Written problem →
Copy the entries from the line containing "family: Eriophyidae" through the end of the entries, both ends included, reproducing every line without changes.
■ ■ ■ ■ ■
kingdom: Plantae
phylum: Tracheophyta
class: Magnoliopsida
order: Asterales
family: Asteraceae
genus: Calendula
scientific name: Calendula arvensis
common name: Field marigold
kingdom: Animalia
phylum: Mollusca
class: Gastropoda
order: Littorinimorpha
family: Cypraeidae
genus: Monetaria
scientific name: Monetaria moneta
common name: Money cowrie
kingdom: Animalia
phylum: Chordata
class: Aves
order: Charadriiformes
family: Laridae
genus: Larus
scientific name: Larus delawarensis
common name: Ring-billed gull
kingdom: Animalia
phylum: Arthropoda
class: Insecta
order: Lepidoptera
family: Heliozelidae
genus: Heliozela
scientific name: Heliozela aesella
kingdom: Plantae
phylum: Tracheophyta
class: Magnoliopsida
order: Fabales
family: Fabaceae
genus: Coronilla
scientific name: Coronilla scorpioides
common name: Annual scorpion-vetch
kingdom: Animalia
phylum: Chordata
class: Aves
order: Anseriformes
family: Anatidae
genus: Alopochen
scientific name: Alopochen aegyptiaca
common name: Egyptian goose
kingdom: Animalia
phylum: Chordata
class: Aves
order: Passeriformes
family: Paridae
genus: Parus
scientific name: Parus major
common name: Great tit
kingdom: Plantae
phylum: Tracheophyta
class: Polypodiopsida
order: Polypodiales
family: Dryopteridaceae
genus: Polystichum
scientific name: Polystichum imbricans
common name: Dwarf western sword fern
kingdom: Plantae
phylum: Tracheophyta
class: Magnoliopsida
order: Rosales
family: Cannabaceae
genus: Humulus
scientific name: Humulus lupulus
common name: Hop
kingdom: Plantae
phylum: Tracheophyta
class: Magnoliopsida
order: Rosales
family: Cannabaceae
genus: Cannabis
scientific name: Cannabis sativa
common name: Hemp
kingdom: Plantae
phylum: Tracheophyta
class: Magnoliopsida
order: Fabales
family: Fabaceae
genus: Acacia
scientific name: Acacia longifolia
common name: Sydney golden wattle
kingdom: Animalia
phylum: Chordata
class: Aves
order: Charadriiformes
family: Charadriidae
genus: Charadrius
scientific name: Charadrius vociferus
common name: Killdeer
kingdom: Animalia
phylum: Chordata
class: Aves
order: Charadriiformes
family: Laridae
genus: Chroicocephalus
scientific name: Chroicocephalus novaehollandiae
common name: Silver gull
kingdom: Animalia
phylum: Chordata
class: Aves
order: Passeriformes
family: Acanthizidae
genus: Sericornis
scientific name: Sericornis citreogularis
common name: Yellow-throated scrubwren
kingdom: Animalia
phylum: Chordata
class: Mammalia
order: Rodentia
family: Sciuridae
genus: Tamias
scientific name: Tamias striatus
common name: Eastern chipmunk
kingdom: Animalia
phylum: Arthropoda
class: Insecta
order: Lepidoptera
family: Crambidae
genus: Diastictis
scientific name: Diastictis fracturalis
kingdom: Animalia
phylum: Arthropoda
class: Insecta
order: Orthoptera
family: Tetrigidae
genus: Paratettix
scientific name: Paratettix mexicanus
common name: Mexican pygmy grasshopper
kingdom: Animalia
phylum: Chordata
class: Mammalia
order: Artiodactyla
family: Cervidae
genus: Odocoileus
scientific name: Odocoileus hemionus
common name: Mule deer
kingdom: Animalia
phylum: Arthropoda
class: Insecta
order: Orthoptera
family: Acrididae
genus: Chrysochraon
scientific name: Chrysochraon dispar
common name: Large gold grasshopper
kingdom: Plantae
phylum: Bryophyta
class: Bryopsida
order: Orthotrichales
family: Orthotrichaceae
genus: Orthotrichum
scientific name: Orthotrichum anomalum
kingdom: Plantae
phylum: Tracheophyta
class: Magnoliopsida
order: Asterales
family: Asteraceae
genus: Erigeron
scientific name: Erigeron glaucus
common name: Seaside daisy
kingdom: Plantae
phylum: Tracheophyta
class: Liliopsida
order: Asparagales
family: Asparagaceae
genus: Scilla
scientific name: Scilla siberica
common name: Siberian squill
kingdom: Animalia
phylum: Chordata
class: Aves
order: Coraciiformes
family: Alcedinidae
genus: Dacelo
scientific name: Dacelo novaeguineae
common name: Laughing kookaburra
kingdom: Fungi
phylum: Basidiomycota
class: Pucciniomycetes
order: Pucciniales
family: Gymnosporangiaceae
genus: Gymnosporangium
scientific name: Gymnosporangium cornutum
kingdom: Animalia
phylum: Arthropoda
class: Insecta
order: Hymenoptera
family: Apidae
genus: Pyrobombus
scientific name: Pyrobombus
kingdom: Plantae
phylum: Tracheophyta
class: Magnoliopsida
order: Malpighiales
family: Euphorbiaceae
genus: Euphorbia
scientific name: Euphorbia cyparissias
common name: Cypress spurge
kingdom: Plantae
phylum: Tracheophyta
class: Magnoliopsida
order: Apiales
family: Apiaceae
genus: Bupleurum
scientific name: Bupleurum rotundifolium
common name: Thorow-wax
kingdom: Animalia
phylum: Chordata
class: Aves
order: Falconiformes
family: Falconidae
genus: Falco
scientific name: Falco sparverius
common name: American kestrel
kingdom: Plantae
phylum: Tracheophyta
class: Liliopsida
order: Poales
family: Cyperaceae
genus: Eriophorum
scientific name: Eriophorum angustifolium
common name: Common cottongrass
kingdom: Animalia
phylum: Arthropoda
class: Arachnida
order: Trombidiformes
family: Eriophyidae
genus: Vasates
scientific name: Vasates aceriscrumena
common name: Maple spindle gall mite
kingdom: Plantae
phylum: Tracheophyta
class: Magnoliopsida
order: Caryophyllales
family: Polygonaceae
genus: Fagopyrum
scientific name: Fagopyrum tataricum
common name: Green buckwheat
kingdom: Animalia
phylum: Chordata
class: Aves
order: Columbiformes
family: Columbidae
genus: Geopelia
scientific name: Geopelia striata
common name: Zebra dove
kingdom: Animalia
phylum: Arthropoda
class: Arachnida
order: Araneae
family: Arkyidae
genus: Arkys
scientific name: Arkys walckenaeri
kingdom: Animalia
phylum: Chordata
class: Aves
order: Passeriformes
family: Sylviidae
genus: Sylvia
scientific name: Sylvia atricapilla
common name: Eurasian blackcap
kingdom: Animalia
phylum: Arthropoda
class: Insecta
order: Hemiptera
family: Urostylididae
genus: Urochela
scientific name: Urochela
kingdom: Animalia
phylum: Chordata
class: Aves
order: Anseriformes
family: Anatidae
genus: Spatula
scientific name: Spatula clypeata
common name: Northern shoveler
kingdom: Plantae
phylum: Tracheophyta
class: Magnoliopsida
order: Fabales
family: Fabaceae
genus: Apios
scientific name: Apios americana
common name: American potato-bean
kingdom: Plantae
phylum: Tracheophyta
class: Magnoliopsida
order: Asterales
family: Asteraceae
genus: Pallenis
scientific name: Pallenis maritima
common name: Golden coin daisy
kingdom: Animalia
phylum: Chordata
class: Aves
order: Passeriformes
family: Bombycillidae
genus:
■ ■ ■ ■ ■
Answer to the problem →
family: Eriophyidae
genus: Vasates
scientific name: Vasates aceriscrumena
common name: Maple spindle gall mite
kingdom: Plantae
phylum: Tracheophyta
class: Magnoliopsida
order: Caryophyllales
family: Polygonaceae
genus: Fagopyrum
scientific name: Fagopyrum tataricum
common name: Green buckwheat
kingdom: Animalia
phylum: Chordata
class: Aves
order: Columbiformes
family: Columbidae
genus: Geopelia
scientific name: Geopelia striata
common name: Zebra dove
kingdom: Animalia
phylum: Arthropoda
class: Arachnida
order: Araneae
family: Arkyidae
genus: Arkys
scientific name: Arkys walckenaeri
kingdom: Animalia
phylum: Chordata
class: Aves
order: Passeriformes
family: Sylviidae
genus: Sylvia
scientific name: Sylvia atricapilla
common name: Eurasian blackcap
kingdom: Animalia
phylum: Arthropoda
class: Insecta
order: Hemiptera
family: Urostylididae
genus: Urochela
scientific name: Urochela
kingdom: Animalia
phylum: Chordata
class: Aves
order: Anseriformes
family: Anatidae
genus: Spatula
scientific name: Spatula clypeata
common name: Northern shoveler
kingdom: Plantae
phylum: Tracheophyta
class: Magnoliopsida
order: Fabales
family: Fabaceae
genus: Apios
scientific name: Apios americana
common name: American potato-bean
kingdom: Plantae
phylum: Tracheophyta
class: Magnoliopsida
order: Asterales
family: Asteraceae
genus: Pallenis
scientific name: Pallenis maritima
common name: Golden coin daisy
kingdom: Animalia
phylum: Chordata
class: Aves
order: Passeriformes
family: Bombycillidae
genus:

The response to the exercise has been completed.